- _Reading text_
+===+
Historic epistles on Kashmir
G.S. Bhargava

Jammu and Kashmir, 1949-64. Select Correspondence between Jawaharlal Nehru and Karan Singh
by Karan Singh. Penguin/Viking. Pages 374. Rs. 595

Jammu and Kashmir, 1949-64. Select Correspondence between Jawaharlal Nehru and Karan SinghA product of Doon School and Delhi University, Karan Singh is a multifaceted scholar. He made a deep study of Hinduism, in which his proficiency in Sanskrit was naturally handy; he chose Sri Aurobindo’s life and work as the subject for his doctoral thesis. I still remember a public meeting at Sapru House, New Delhi, about 50 years ages ago, I guess, at which the then Principal of his alma mater, Gurmukh Nihal Singh, felicitated him on his scholastic accomplishment. Karan Singh then held the select audience spellbound with his eloquence and erudition. His intellectual brilliance remained undimmed for the last 40 years during which I had the privilege of watching him, even when he was a Cabinet Minister in Chaudhry Charan Singh’s defector government.
+===+
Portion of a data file
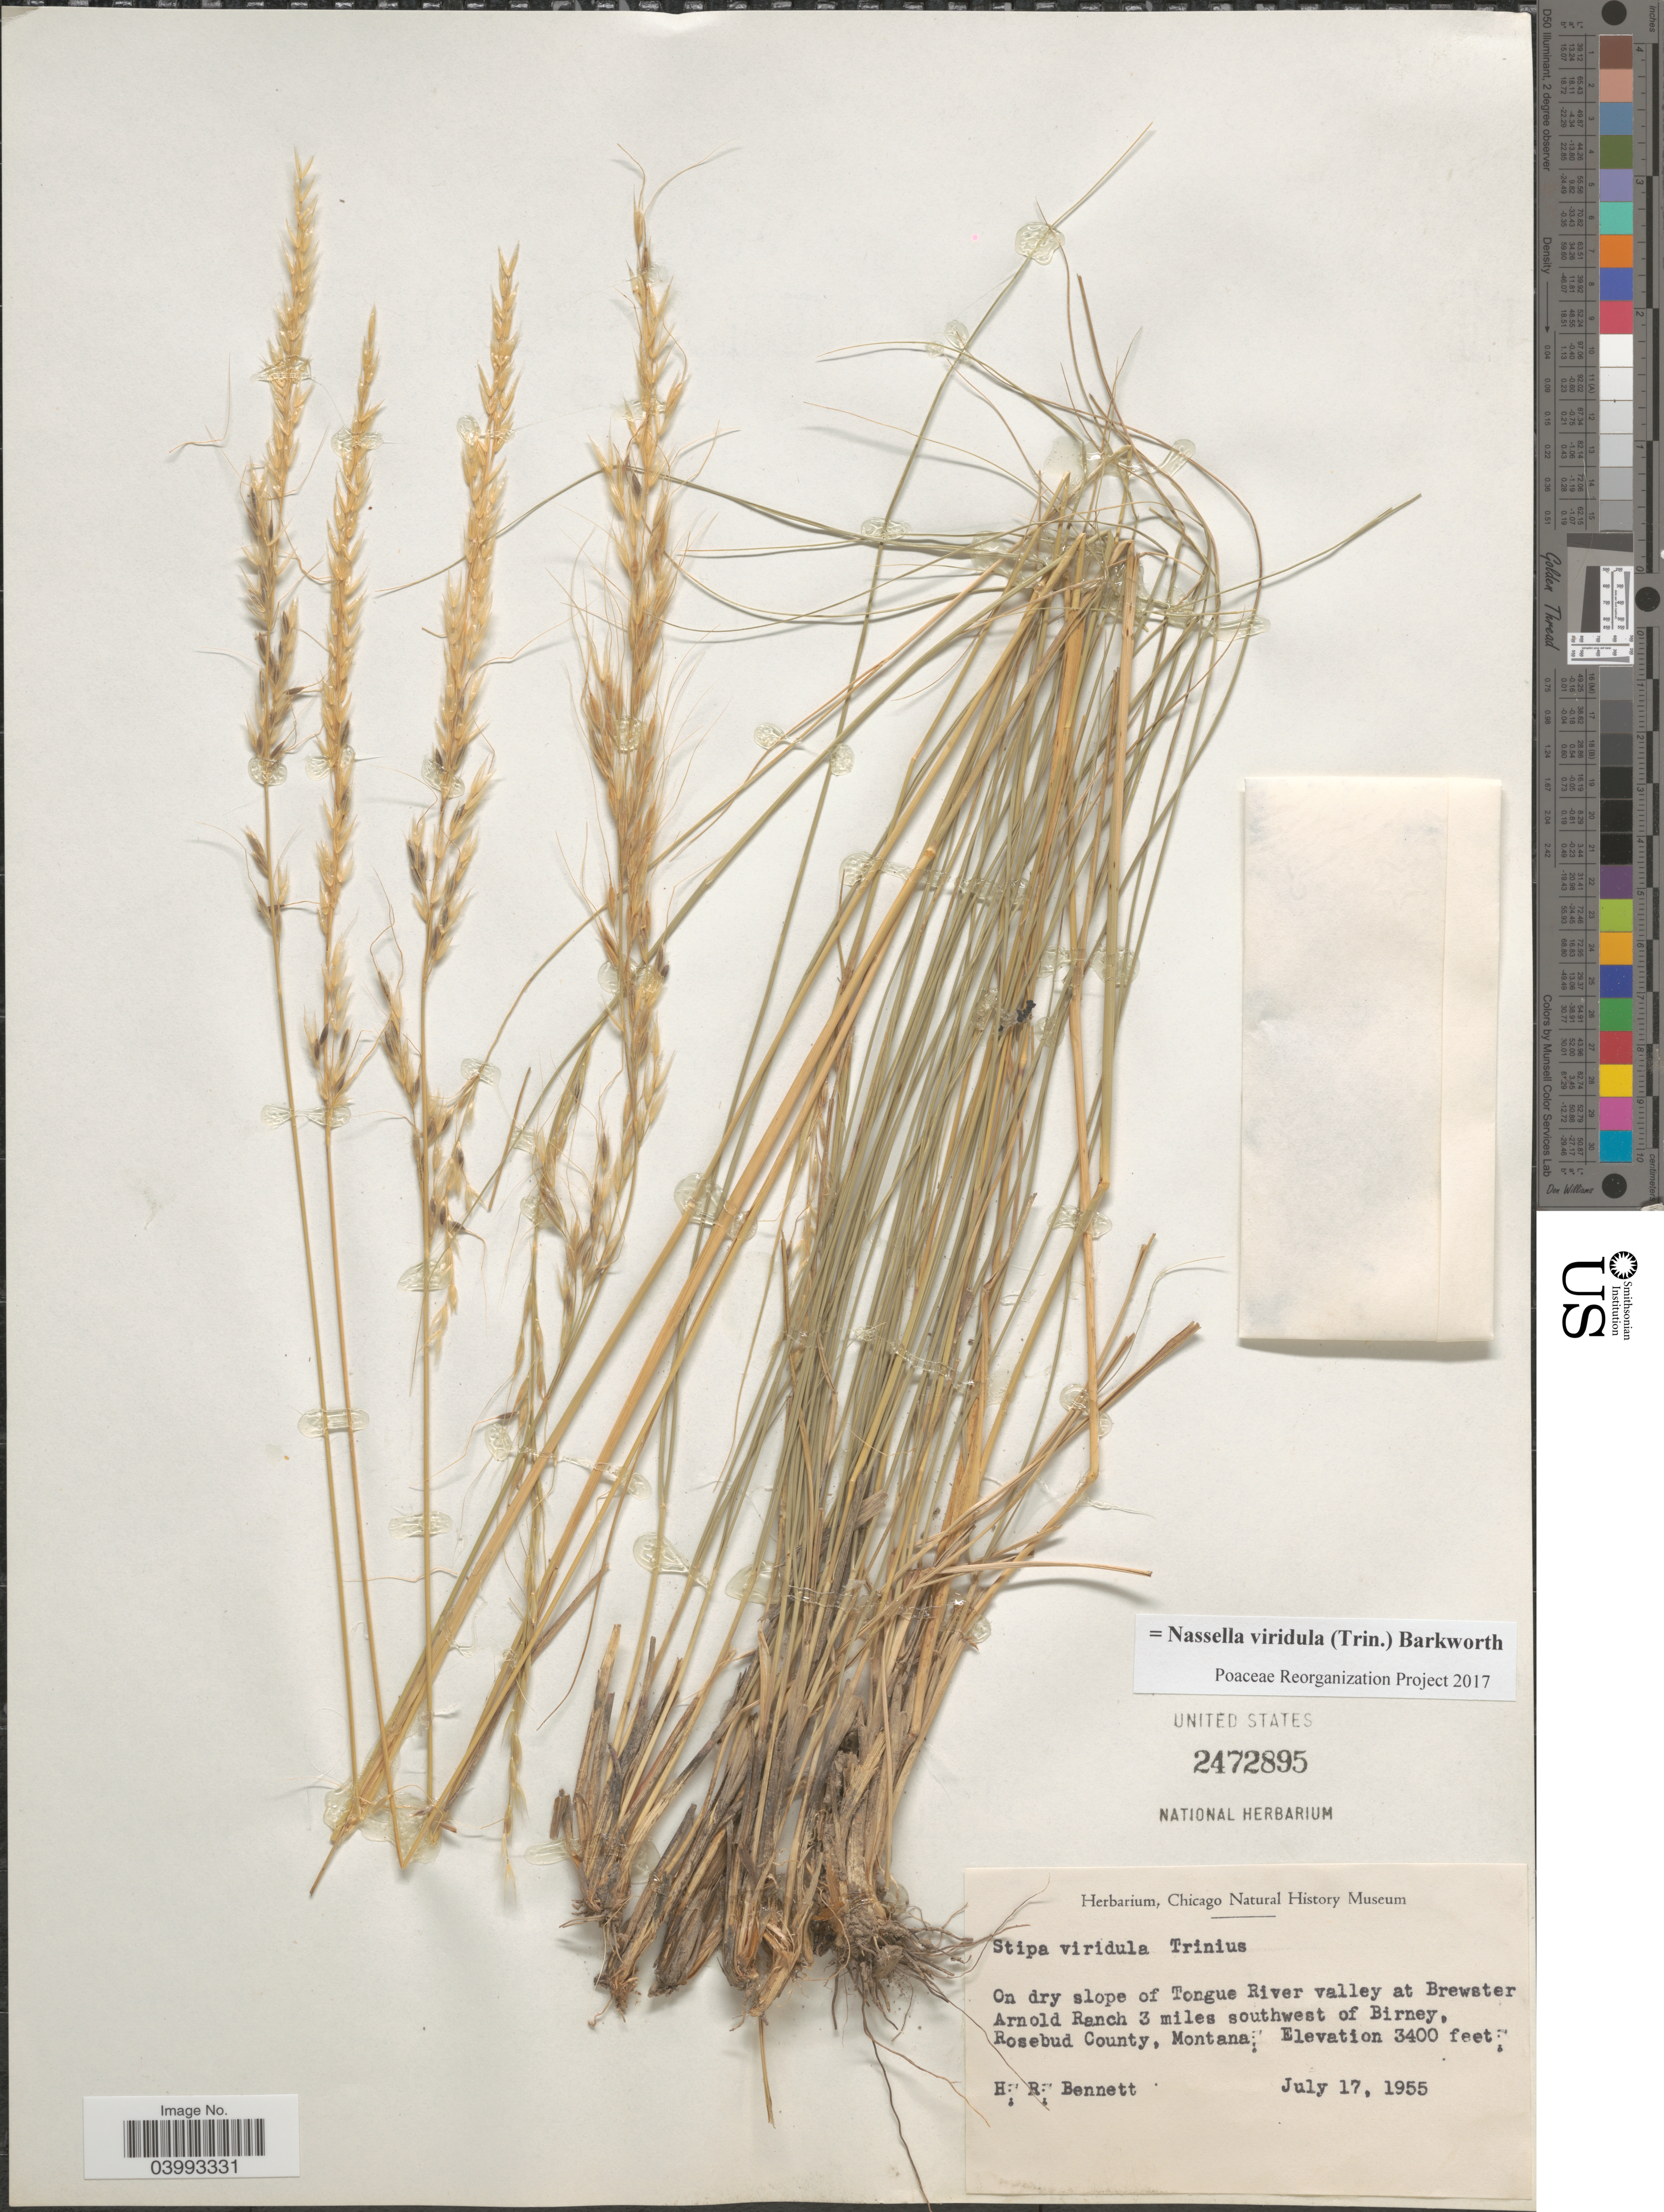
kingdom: Plantae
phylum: Tracheophyta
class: Liliopsida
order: Poales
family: Poaceae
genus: Nassella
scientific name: Nassella viridula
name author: (Trin.) Barkworth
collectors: H. R. Bennett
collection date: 1955-07-17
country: United States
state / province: Montana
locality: On dry slope of Tongue River valley at Brewster Arnold Ranch 3 miles southwest of Birney, Rosebud County.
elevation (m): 1036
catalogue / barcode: US 2472895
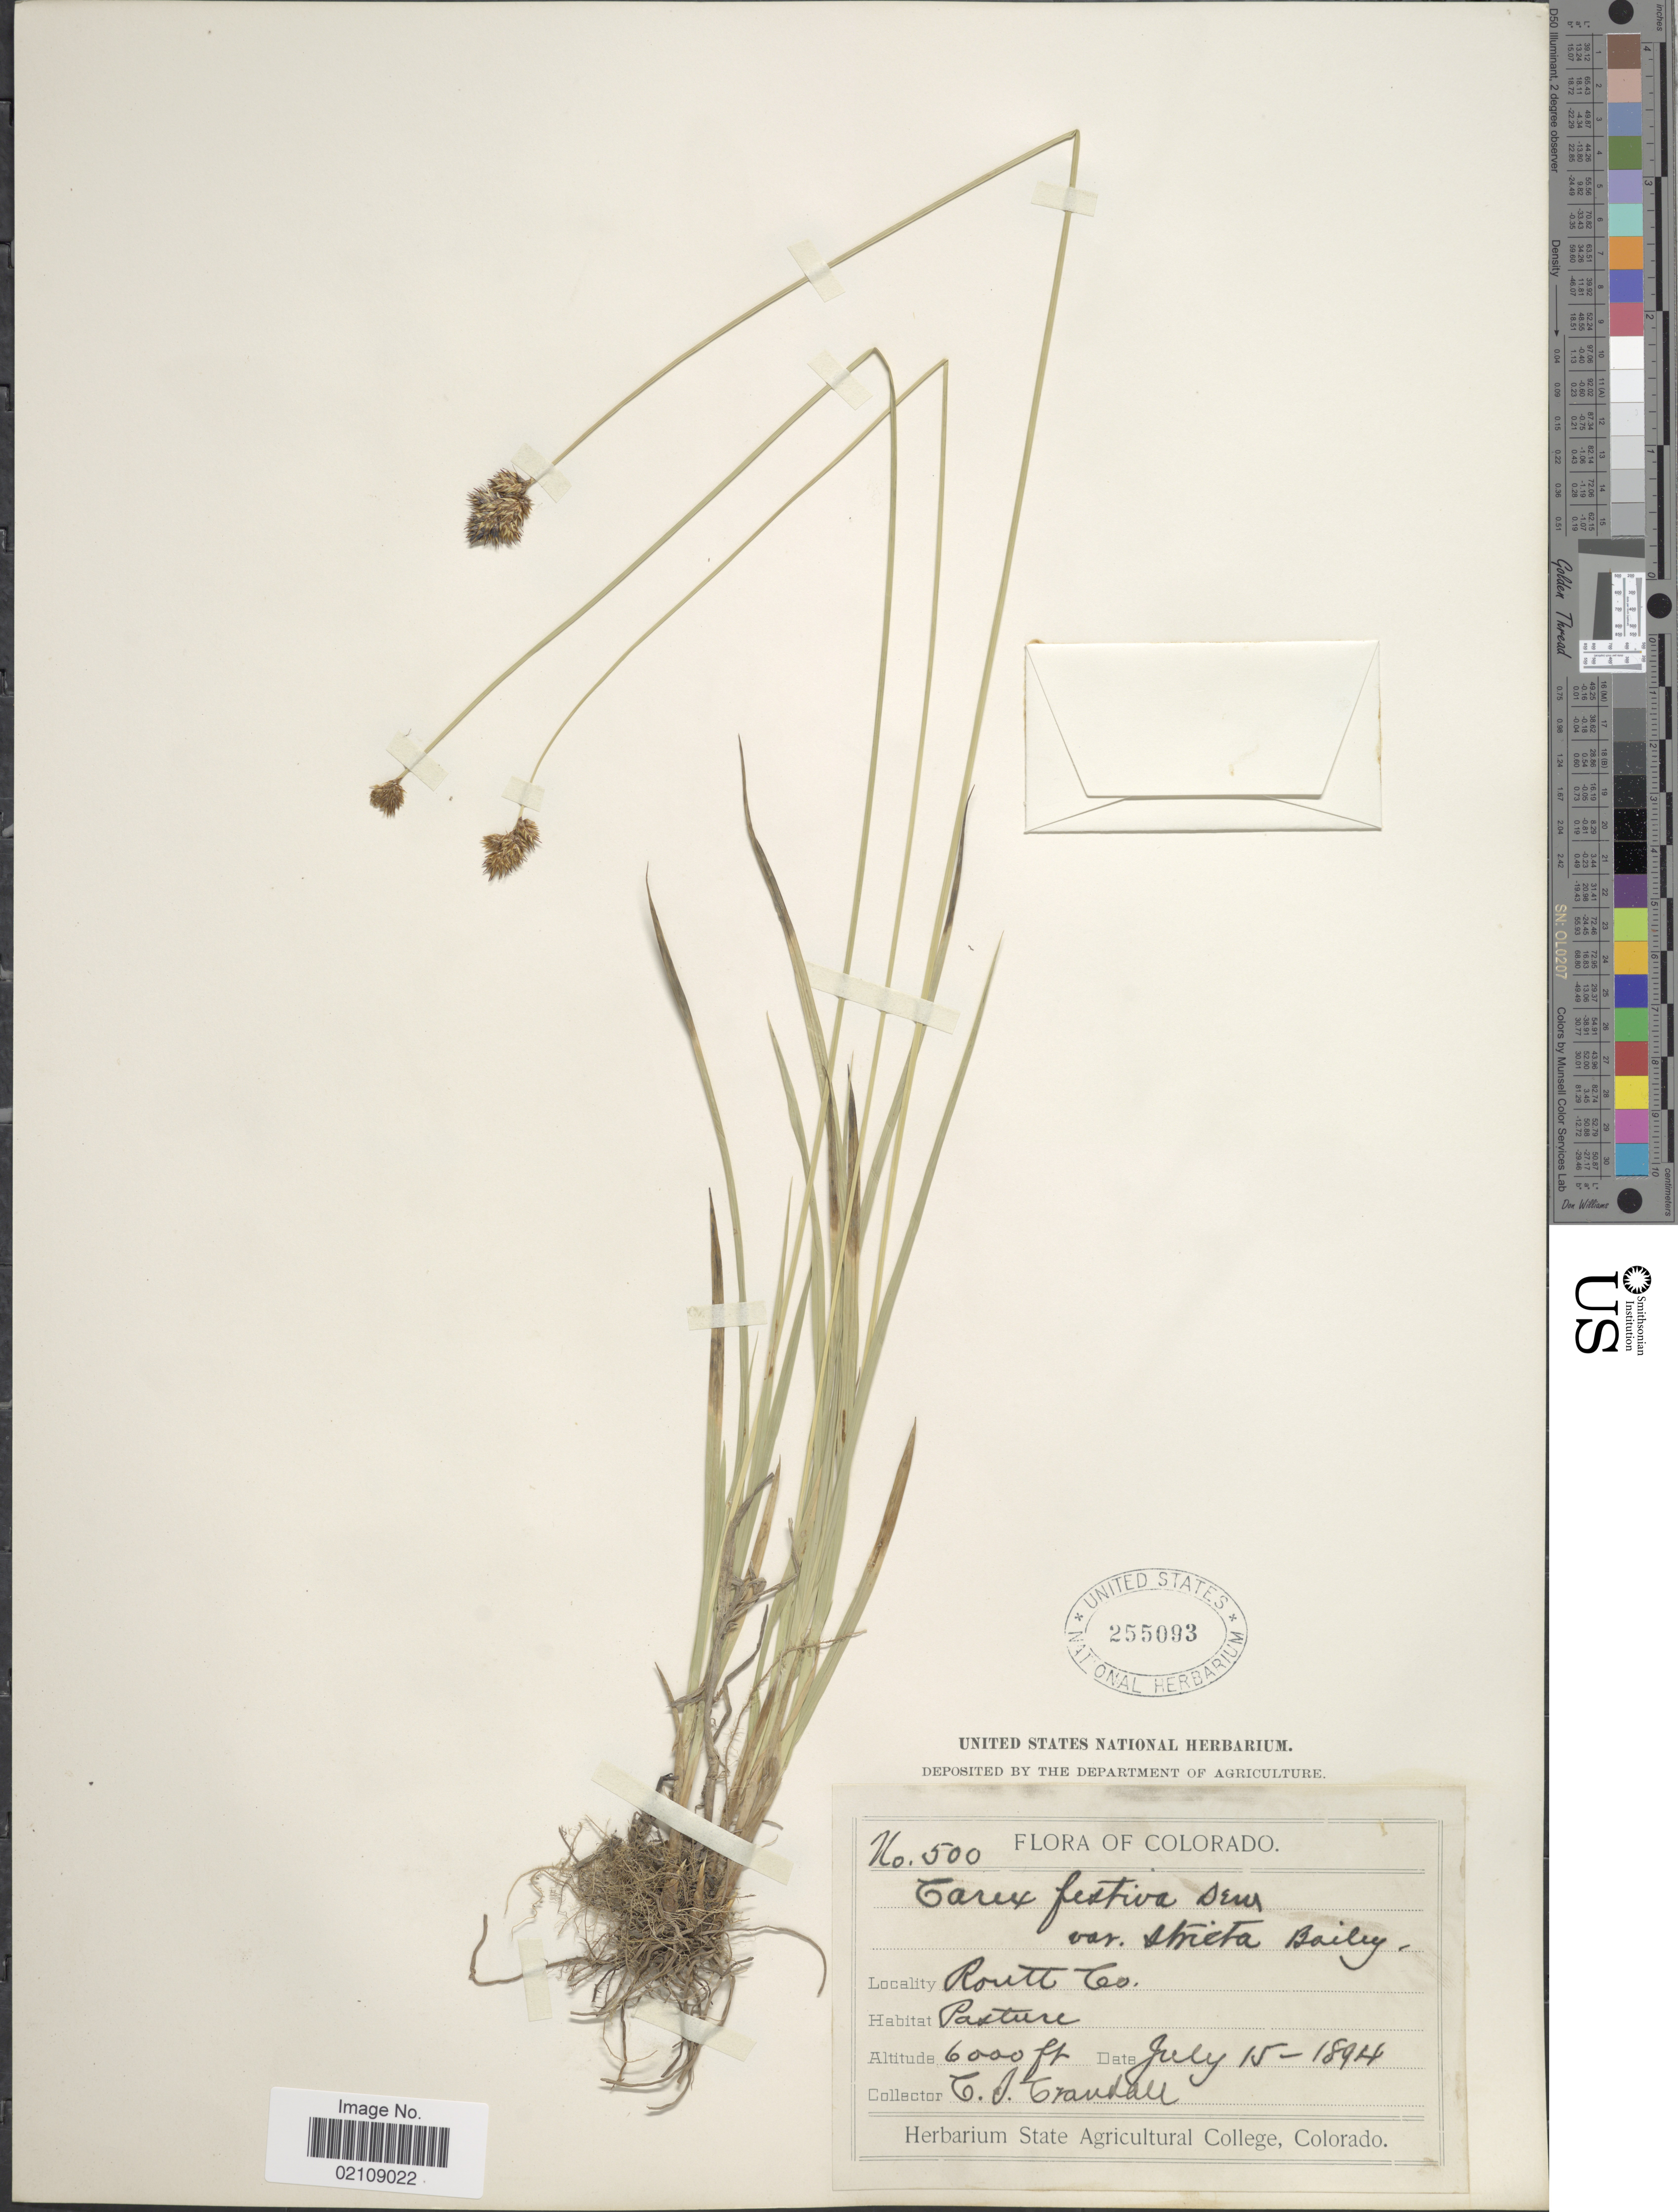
+===+
- _Set problem A_
Render the lines of the plant specimen listing as a JSON list of strings, one string per line, omitting blank lines and leaving the pictures out.
- _Set problem B_
Extend the review of the Nehru–Karan Singh correspondence onward from its final sentence.

- _Final result A_
[
  "kingdom: Plantae",
  "phylum: Tracheophyta",
  "class: Liliopsida",
  "order: Poales",
  "family: Poaceae",
  "genus: Nassella",
  "scientific name: Nassella viridula",
  "name author: (Trin.) Barkworth",
  "collectors: H. R. Bennett",
  "collection date: 1955-07-17",
  "country: United States",
  "state / province: Montana",
  "locality: On dry slope of Tongue River valley at Brewster Arnold Ranch 3 miles southwest of Birney, Rosebud County.",
  "elevation (m): 1036",
  "catalogue / barcode: US 2472895"
]

- _Final result B_
He became regent of Jammu and Kashmir State when he was just 18, two years after his father, Maharaja Hari Singh, signed the instrument of accession to India. Like Nehru’s bunch of letters and earlier his letters to his daughter, Glimpses of World History, this correspondence is replete with history. The bulk of the letters, 216, were between Nehru and Karan Singh whom Panditji affectionately called ‘Tiger’, again with Karan Singh contributing more than half the number. There were also included in the appendix, a handful of letters from Karan Singh’s father to and from Sardar Patel and a memorandum sent by him to the then President, Dr. Rajendra Prasad, in 1952.

The memorandum, significantly highlighted by Karan Singh in the preface to the volume, is candid, revealing and pathetic. According to Karan Singh, it is being published for the first time.

The document brings out effectively how Sheikh Abdullah adroitly pulled off a veritable coup to concentrate power in his hands with Nehru’s connivance, that, despite denials by Nehru’s Cabinet Ministers, disinformation was spread that Hari Singh had fled the state in the face of Pakistan- sponsored Pathan invasion and that the Maharaja had abdicated.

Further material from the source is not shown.